Text segment:
*** Begin section ***
Diamyd Medical AB reports that the Company has decided not to complete the follow-up period of a European Phase III study with the antigen-based therapy Diamyd®.
On May 9, the Company reported that its European Phase III study with the antigen based therapy Diamyd® did not meet the primary efficacy endpoint of preserving beta cell function at 15 months, as measured by meal stimulated C-peptide, although a small positive effect was seen. Furthermore, Diamyd® was well tolerated as demonstrated by a similar number of adverse events in the Diamyd® treated groups as well as in the placebo treated group.
As part of a planned, longer-term follow-up, patients in the study were being followed for an additional 15 months, aiming to determine the durability of the treatment effect at 30 months. Following comprehensive evaluation of the collected study data, Diamyd Medical has decided not to complete the follow-up period.
*** End section ***
Required action A: What primary efficacy endpoint did the European Phase III study fail to meet, according to the Diamyd study announcement?
Required action B: Repeat the Diamyd study announcement word for word, starting at "Diamyd Medical AB" and ending at "placebo treated group.".
Required action C: Carry on the Diamyd study announcement from the point where it stops.

Page-level text extractions:
*** Begin section ***
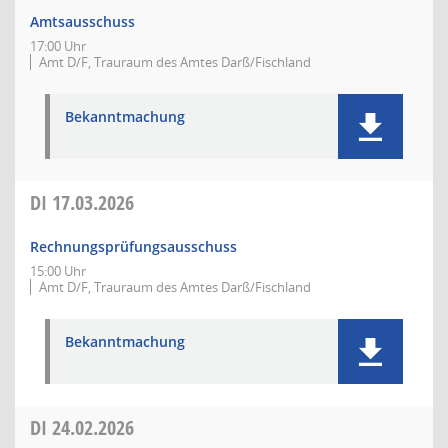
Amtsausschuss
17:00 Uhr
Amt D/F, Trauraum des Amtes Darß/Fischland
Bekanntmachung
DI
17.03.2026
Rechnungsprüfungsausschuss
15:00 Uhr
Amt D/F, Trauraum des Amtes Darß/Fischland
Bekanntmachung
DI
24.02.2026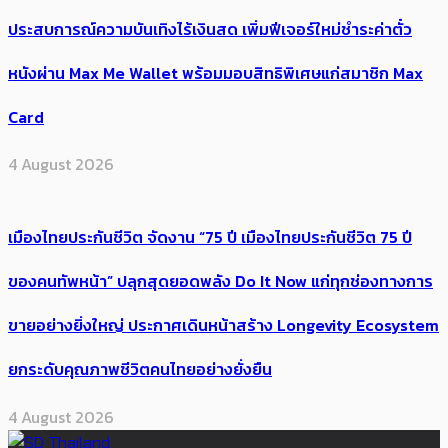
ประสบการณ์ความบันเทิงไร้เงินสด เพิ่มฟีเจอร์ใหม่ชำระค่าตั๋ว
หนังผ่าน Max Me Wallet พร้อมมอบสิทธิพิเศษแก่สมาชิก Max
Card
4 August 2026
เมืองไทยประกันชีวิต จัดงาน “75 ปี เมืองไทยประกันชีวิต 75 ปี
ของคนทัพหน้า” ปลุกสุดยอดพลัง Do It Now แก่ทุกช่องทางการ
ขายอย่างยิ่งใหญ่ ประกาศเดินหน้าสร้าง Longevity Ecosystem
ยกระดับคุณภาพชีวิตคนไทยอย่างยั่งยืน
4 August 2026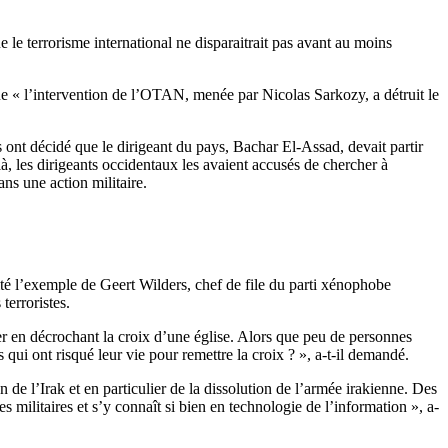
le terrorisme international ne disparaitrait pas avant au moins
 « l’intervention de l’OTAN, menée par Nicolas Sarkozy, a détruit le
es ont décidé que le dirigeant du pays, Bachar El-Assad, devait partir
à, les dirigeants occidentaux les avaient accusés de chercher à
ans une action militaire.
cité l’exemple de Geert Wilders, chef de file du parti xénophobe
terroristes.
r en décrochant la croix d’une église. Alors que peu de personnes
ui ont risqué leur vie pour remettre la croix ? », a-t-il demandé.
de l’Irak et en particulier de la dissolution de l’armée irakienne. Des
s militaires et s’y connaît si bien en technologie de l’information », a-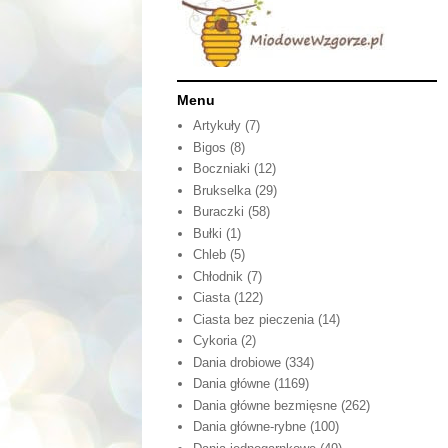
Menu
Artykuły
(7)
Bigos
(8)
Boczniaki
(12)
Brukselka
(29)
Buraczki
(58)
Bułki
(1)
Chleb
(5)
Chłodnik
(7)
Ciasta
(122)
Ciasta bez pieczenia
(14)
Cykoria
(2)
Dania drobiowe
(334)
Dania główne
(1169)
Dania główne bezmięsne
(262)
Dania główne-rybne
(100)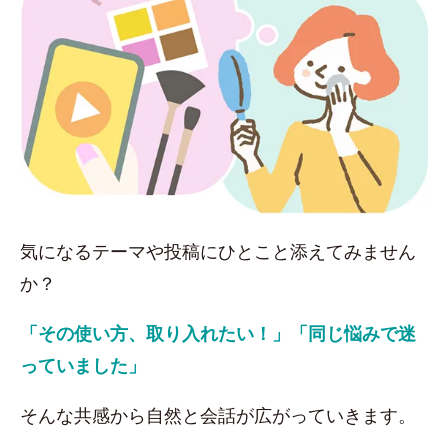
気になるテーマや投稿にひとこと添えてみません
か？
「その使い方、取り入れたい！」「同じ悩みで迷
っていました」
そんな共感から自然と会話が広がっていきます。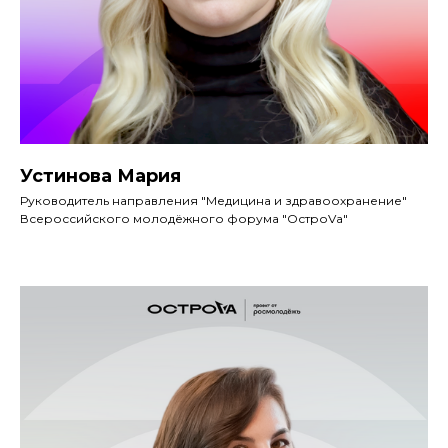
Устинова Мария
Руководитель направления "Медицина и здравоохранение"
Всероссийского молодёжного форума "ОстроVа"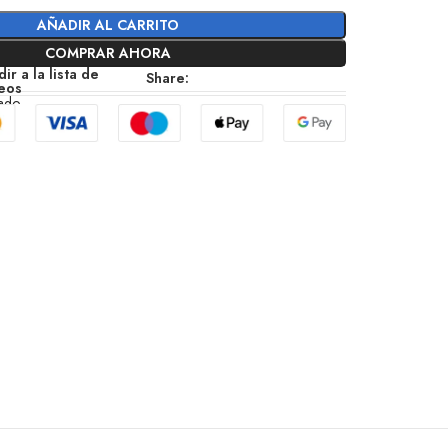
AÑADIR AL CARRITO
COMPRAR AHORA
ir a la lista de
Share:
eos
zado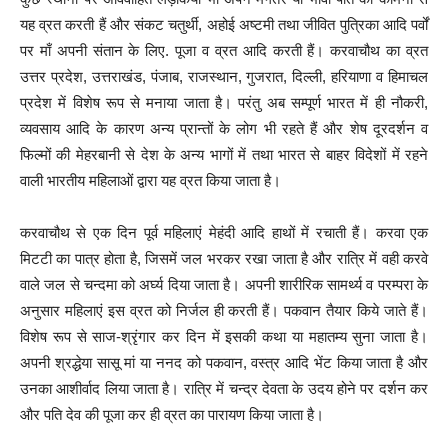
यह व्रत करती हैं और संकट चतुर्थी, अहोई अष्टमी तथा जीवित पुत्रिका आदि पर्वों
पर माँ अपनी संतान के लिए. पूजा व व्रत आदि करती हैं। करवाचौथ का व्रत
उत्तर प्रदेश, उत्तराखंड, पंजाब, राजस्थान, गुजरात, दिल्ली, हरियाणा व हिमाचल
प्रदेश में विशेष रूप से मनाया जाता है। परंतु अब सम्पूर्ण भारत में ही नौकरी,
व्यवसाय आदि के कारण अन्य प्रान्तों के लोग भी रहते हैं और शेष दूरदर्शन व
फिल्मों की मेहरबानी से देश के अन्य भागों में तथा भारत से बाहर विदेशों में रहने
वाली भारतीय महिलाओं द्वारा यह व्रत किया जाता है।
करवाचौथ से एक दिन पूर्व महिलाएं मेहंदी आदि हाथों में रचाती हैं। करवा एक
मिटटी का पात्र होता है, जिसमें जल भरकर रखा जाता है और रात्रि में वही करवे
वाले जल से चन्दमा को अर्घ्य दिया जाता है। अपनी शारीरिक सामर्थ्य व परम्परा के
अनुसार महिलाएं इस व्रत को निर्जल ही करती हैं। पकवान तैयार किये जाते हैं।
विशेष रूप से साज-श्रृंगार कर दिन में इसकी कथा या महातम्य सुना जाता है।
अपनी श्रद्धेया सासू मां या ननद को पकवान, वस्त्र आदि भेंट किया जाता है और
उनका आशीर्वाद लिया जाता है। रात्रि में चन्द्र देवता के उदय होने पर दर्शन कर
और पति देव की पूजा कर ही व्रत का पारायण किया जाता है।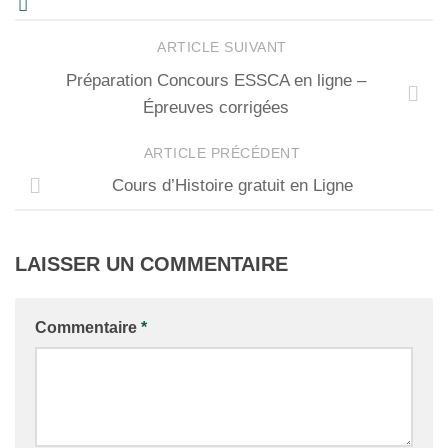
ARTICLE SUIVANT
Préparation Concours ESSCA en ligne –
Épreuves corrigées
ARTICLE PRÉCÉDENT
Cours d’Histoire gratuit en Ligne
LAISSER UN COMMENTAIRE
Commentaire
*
*** End section ***
*** Begin section ***
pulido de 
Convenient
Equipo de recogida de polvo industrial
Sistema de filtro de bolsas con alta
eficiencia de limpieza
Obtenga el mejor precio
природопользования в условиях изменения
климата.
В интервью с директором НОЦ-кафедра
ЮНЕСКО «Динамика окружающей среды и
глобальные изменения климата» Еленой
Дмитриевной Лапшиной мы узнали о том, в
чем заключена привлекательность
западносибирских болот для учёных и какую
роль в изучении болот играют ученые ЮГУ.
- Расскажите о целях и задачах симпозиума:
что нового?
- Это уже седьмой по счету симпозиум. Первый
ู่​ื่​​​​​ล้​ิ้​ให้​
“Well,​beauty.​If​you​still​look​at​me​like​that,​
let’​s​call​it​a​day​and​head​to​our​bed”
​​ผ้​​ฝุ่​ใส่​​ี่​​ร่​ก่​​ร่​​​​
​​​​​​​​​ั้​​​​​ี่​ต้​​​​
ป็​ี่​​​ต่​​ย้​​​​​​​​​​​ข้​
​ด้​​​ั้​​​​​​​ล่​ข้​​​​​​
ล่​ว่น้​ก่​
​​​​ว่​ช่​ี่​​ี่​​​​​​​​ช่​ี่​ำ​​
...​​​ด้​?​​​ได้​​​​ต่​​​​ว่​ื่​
*** End section ***
Response box A: Preserving beta cell function at 15 months, as measured by meal stimulated C-peptide.

Response box B:
Diamyd Medical AB reports that the Company has decided not to complete the follow-up period of a European Phase III study with the antigen-based therapy Diamyd®.
On May 9, the Company reported that its European Phase III study with the antigen based therapy Diamyd® did not meet the primary efficacy endpoint of preserving beta cell function at 15 months, as measured by meal stimulated C-peptide, although a small positive effect was seen. Furthermore, Diamyd® was well tolerated as demonstrated by a similar number of adverse events in the Diamyd® treated groups as well as in the placebo treated group.

Response box C:
"Given that the European Phase III study did not meet the primary efficacy endpoint, it is difficult to justify continuing the follow-up period, although the results suggest beneficial effects in certain subgroups," says Peter Zerhouni, Acting President and CEO of Diamyd Medical. "We would, once again, like to express our sincere gratitude to all the study participants, as well as their families and the many doctors and nurses who made the study possible. Our parallel US Phase III study, DiaPrevent, continues and we hope it will result in a different outcome."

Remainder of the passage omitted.